Request: Exact repetition of every entry is required.

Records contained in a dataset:
■ ■ ■ ■ ■ ■ ■

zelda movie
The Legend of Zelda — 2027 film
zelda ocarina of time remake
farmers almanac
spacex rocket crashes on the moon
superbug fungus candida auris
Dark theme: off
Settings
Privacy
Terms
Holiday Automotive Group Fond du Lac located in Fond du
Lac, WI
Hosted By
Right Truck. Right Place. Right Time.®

■ ■ ■ ■ ■ ■ ■

Expected output:
zelda movie
The Legend of Zelda — 2027 film
zelda ocarina of time remake
farmers almanac
spacex rocket crashes on the moon
superbug fungus candida auris
Dark theme: off
Settings
Privacy
Terms
Holiday Automotive Group Fond du Lac located in Fond du
Lac, WI
Hosted By
Right Truck. Right Place. Right Time.®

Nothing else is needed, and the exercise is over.